第2学期始業式校長式辞 〜3.11津波被災小学校を訪ねて〜
- 公開日
- 2018/08/27
- 更新日
- 2018/08/27
校長室
皆さんが楽しみにしていた37日間の長い夏休みも終わり,今日から2学期がスタートしました。7月、そして8月に入っても,全国各地での記録的な猛暑,それによる水不足、逆に局地的な大雨など、今年も天候の変化が激しい夏休みでもあったように思います。

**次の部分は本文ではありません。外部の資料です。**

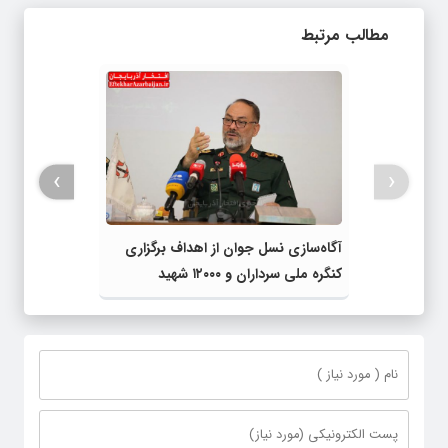
مطالب مرتبط
›
‹
آگاه‌سازی نسل جوان از اهداف برگزاری
کنگره ملی سرداران و ۱۲۰۰۰ شهید
آذربایجان غربی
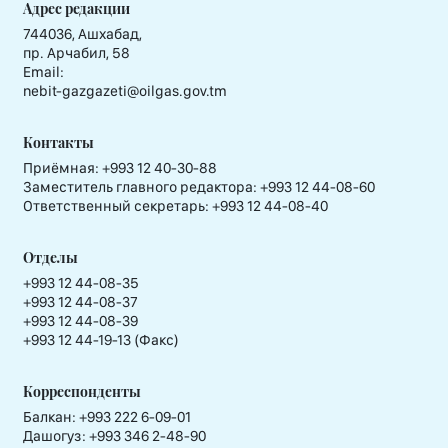
Адрес редакции
744036, Ашхабад,
пр. Арчабил, 58
Email:
nebit-gazgazeti@oilgas.gov.tm
Контакты
Приёмная:
+993 12 40-30-88
Заместитель главного редактора:
+993 12 44-08-60
Ответственный секретарь:
+993 12 44-08-40
Отделы
+993 12 44-08-35
+993 12 44-08-37
+993 12 44-08-39
+993 12 44-19-13 (Факс)
Корреспонденты
Балкан: +993 222 6-09-01
Дашогуз: +993 346 2-48-90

この期間,大きな事故・けがもなく,日焼けし,たくましくなった皆さんといっしょに,2学期が迎えられたこと,大変にうれしく思います。
〜 省 略 〜
さて、この機会に、先生自身がこの夏休みに体験し、感じたこと、考えたことを皆さんにお話してみたいと思います。いずれも7年前の東日本大震災で津波にあった小学校のお話です。
1つめは、7月31日、福島大学主催「防災リーダー育成プログラム」で訪ねた、「仙台市立荒浜小学校」です。仙台市若林区というところに所在し、太平洋沿岸から約600mくらいに位置した学校です。
この小学校では、震災当日は、児童、教職員、住民ら320人が4階建て校舎”屋上”に避難し、犠牲者を出さずに済んだそうです。津波は2階まで達し、消防ヘリで全員が救出されるまで27時間かかったそうです。現在は、震災遺構として公開し、津波の脅威や教訓を後世に伝える施設となっています。
ここで先生が一番感じ、考えるきっかけを与えてくれたのが、荒浜小学校の校歌です。その2番に『みそらにつづくうなばらの よせくるしおに身をきたえ』という歌詞がありました。この歌詞は「美しい空に続く目の前に広がる大きな海、そして、打ち寄せる波が私たちの体を、そして、心を鍛えてくれている」、という海を讃える内容だと思います。しかし、その海は、今回の東日本大震災のように時として、大津波となり、多くの命を奪ってしまう脅威ともなるのです。「自然は本当に厳しいなあ。そして、圧倒的な自然の力の前に、これほど科学が発達した時代に生きる私たちにもどうすることもできないのか。」、と少し感傷的な気持ちにもなりました。一方で、「それでも私たちにできることがはずだ、しなければならないことがあるはずだ。」、そんな思いをめぐらせながら見学をしてきました。
2つめは、8月17日、伊達地区の校長先生方と、今年度新設された浜通りの、浪江町立なみえ創成小・中学校、大津波の被害を受けた浪江町立請戸小学校と、近くではありますが小高い場所にあって津波の被害を受けなかった幾世橋小学校を訪問してきました。後の2つの小学校は現在臨時休業で児童は通っていません。
特に、津波の被害を受けた請戸小学校は、前の荒浜小学校より太平洋沿岸からさらに近く、300mくらいに位置した学校です。大地震発生より約50分後に到達した津波は、約15mの高さ、建物およそ3階分、にも達したそうです。地域からの津波情報が早く入り、約100名の児童、教職員は近くの小高い山に避難し、これまた全員無事だったそうです。しかし、その請戸地区では、この津波で127名の方が亡くなり、今でも27名の方が行方不明のままだそうです。
請戸小学校の校舎、体育館の一部に入り、中の様子を見学させてもらいました。校舎は、7年と数か月前に大津波によって破壊されたままです。時間が止まってしまったような感じもしました。3月11日、避難し、そのまま学校はもとより、自宅にも戻れず、数年間放置されたままの状態なのです。やはり、原発事故による放射線の影響がかかわっていることは言うまでもありません。仙台市の荒浜小学校と対照的な姿に感慨深いものがありました。
東日本大震災・原発事故からの復興は多くの方々の努力と積み重ねにより着実に進んでいます。しかし、まだまた、手つかずの問題・課題が山積みであることも事実です。私たちは、その問題、課題を一つ一つ解決していかなければなりません。私たち大人も、そして生徒の皆さんも、防災・放射線教育を通して、もっともっとこれらの問題・課題に関心を待たなければならない、そして、解決の道を考えていかなければならないと、改めて強く思った先生にとっての夏休みでした。
結びに、2学期は,「桃花祭」を中心に多くの行事があります,もちろん3年生にとては受験に向けての勝負の2学期です。一人一人の生徒が,それぞれしっかりとした目標を持ち,全校生で力を合わせて,楽しい学校,そして充実した学校生活になるようにがんばりましょう。
まだまだ、残暑厳しい時期です。熱中症には注意しましょう。以上で式辞といたします。